Hippolyte Taine


Taine, Hippolyte

 

(full name Hippolyte-Adolphe Taine). Born Apr. 21, 1828, in Vouziers, in the Ardennes; died Mar. 5, 1893, in Paris. French philosopher, aesthetician, writer, and historian.

Taine studied at the Ecole Normale Supérieure in Paris from 1848 to 1851. He became a member of the Académie Frangaise in 1878. Taine founded the aesthetic theory of naturalism and the school of cultural history. His chief works were Essays of Criticism and History (1858; Russian translation, 1869), studies on Balzac (1858) and Stendhal (1864), History of English Literature (1863–64; Russian translation, 1876), and The Philosophy of Art (1865–69; Russian translations, 1866 and 1899).

Proceeding from A. Comte’s positivist evolutionism, Taine asserted that criticism should be a neutral analysis that avoids moral and ideological judgments. His methodology was based on the triad la race (a writer’s innate, natural qualities), le milieu (his geographic and climatic setting), and le moment (la race and le milieu during a given historical epoch). The interaction among the components of the triad gives rise to literary styles, genres, and schools.

Taine’s works manifested an elitist indifference to the life of the people.

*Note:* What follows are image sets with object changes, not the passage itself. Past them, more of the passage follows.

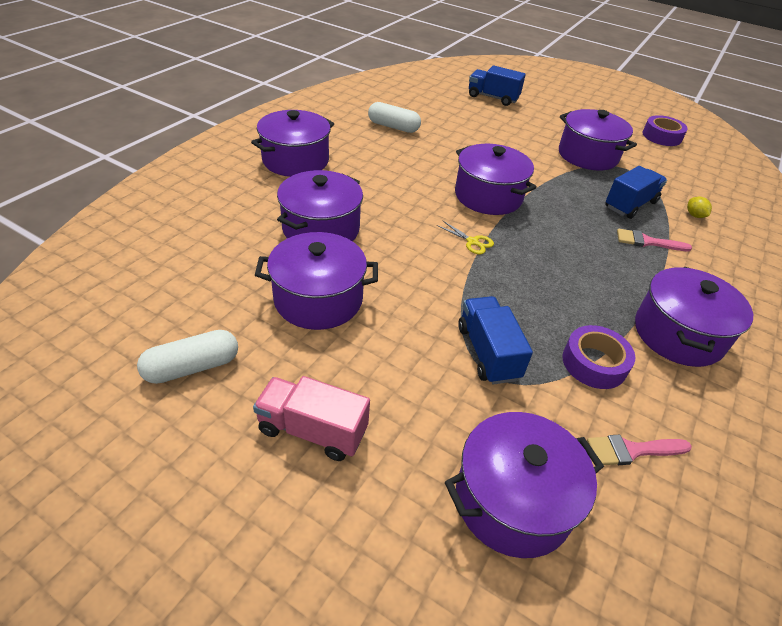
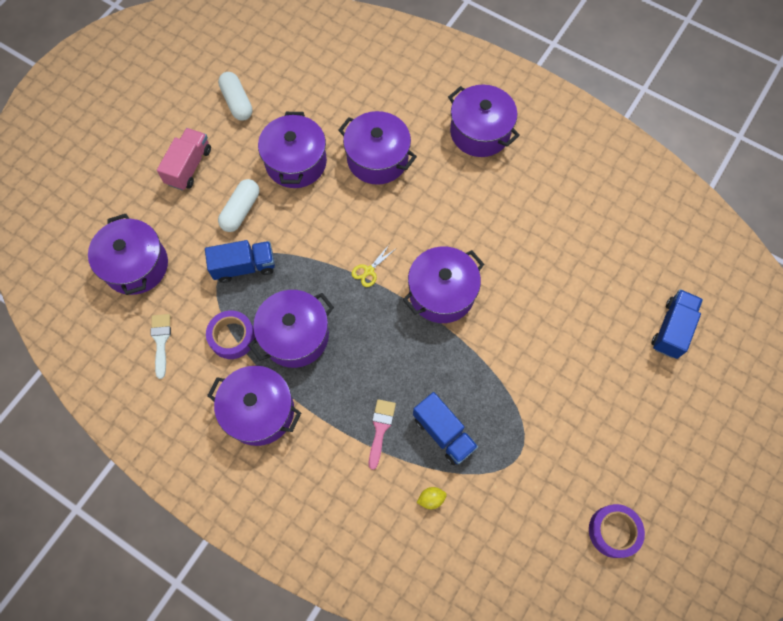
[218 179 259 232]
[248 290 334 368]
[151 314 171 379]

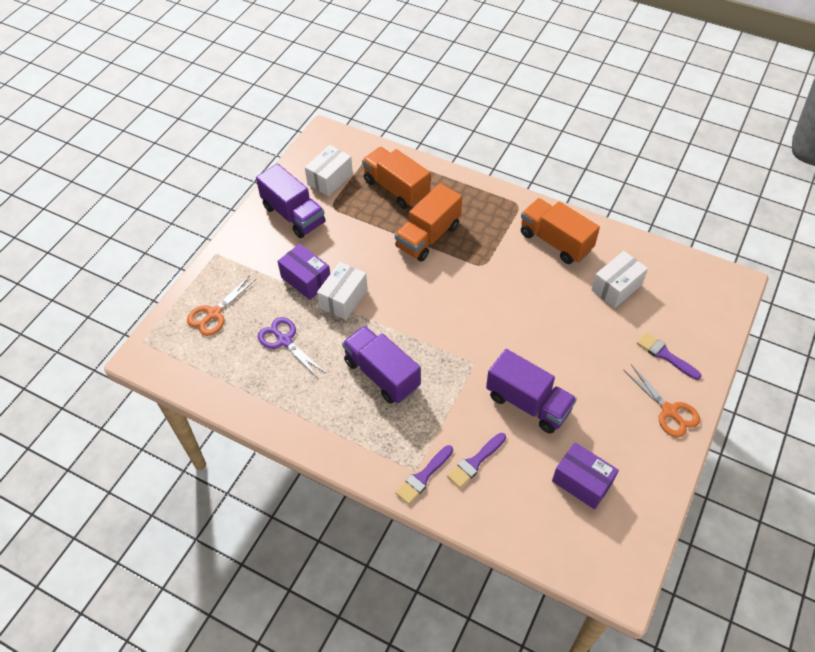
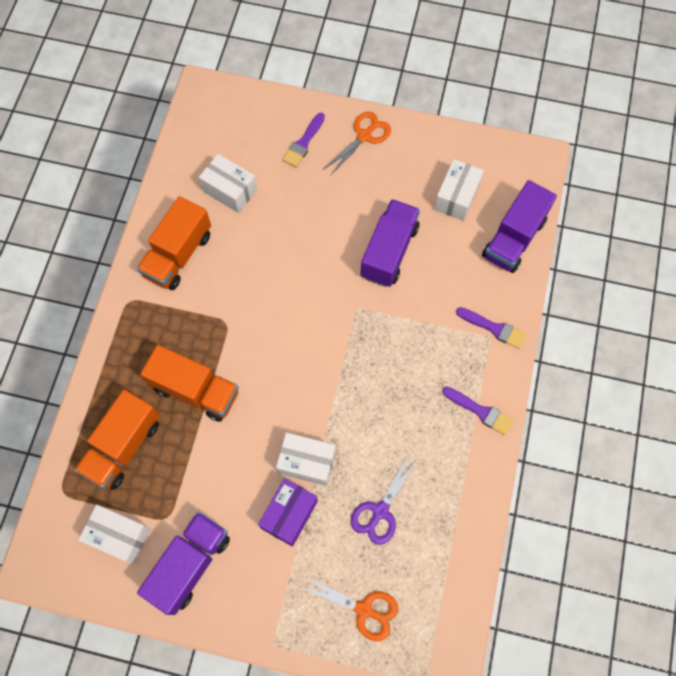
[482 180 557 273]
[442 387 514 435]
[434 159 484 221]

He wrote the books of essays Voyage to the Waters of the Pyrenees (1855) and Voyage in Italy (1866; Russian translation, 1913–16), the satiric novella Parisian Mores: Notes and Opinions of Mr. Frédérick-Graindorge (1867; Russian translation, 1880), Notes on England (1871; Russian translation, 1872), and Travel Journal (1897).

Although Taine was a moderate liberal before the 1870’s, he reacted to the Paris Commune (1871) with hostility and became a reactionary. This turning point was reflected in his major historical work, The Origins of Contemporary France (vols. 1–3, 1876–93; Russian translation, vols. 1–5,1907). Based on a biased selection of sources, the work was essentially an attack against the French Revolution, the Jacobins, and the Jacobinic dictatorship.

WORKS

La Fontaine et ses fables. Paris, 1861.
Sa Vie et sa correspondence, 4th ed., vols. 1–2. Paris, 1908–14.
In Russian translation:
Bal’zak. St. Petersburg, 1894.
Istoriia estetiki: Pamiatniki mirovoi esteticheskoi mysli, vol. 3. Moscow, 1967.

REFERENCES

Plekhanov, G. V. Literatura i estetika, vols. 1–2. Moscow, 1958.
Lunacharskii, A. V. Sobr. soch., vol. 8. Moscow, 1967.
Anisimov, 1.1. Zhivaia zhizn’ klassiki. Moscow, 1974. Pages 101–03.
Aulard, A. Taine, historien de la revolution française. Paris, 1907.
Lacombe, P. Taine, historien et sociologue. Paris, 1909.